* **Texte à lire**:
Somme toute, le débat, entre les philosophes contractualistes, a porté sur la protection de la vie comme condition de l’institution du contrat et comme fondement du droit du souverain. Ce débat philosophique autour du contrat social a eu un impact considérable sur la pensée foucaldienne de la sécurité et du contrôle social. Foucault, dans Sécurité, territoire, population, reprend ce débat en y définissant un triple pouvoir politique qui permet d’étudier dialectiquement la question de la sécurité: souveraineté du chef, pouvoir disciplinaire et pouvoir sécuritaire. Foucault nomme «sécurité» ou « société de sécurité » dans son opposition avec la souveraineté et la discipline. Plus tard, il remplace le terme «société de sécurité » par  «gouvernementalité», sur base de laquelle la situation de la sécurité au Burundi est analysée.

* **Données**:
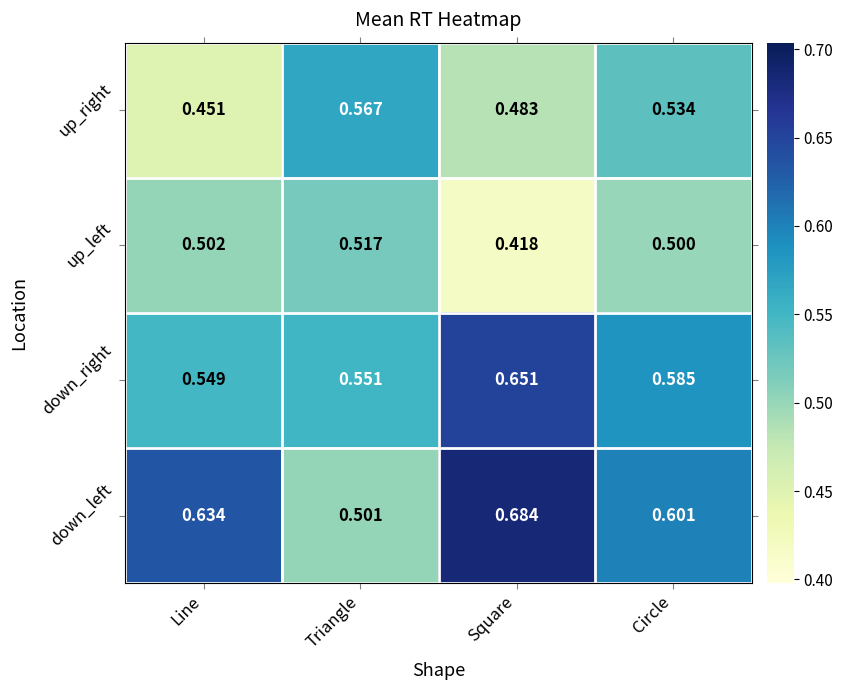

Which category has the lowest value in the down_right series?

Line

* **Travail demandé**:
1) Les affirmations suivantes concordent-elles avec le texte ? Répondez à chacune par oui ou par non, en citant les mots du texte qui tranchent.
(a) Dans Sécurité, territoire, population, Foucault définit un double pouvoir politique.
(b) Le débat autour du contrat social a eu peu d'influence sur la pensée foucaldienne de la sécurité.
(c) La situation de la sécurité au Burundi est analysée sur la base de la gouvernementalité.
2) D'après le texte, quels sont les trois pouvoirs politiques que Foucault définit ?

* **Réponses successives**:
1)
(a) Non : « un triple pouvoir politique ».
(b) Non : « a eu un impact considérable sur la pensée foucaldienne de la sécurité et du contrôle social ».
(c) Oui : « sur base de laquelle la situation de la sécurité au Burundi est analysée ».

2) La souveraineté du chef, le pouvoir disciplinaire et le pouvoir sécuritaire.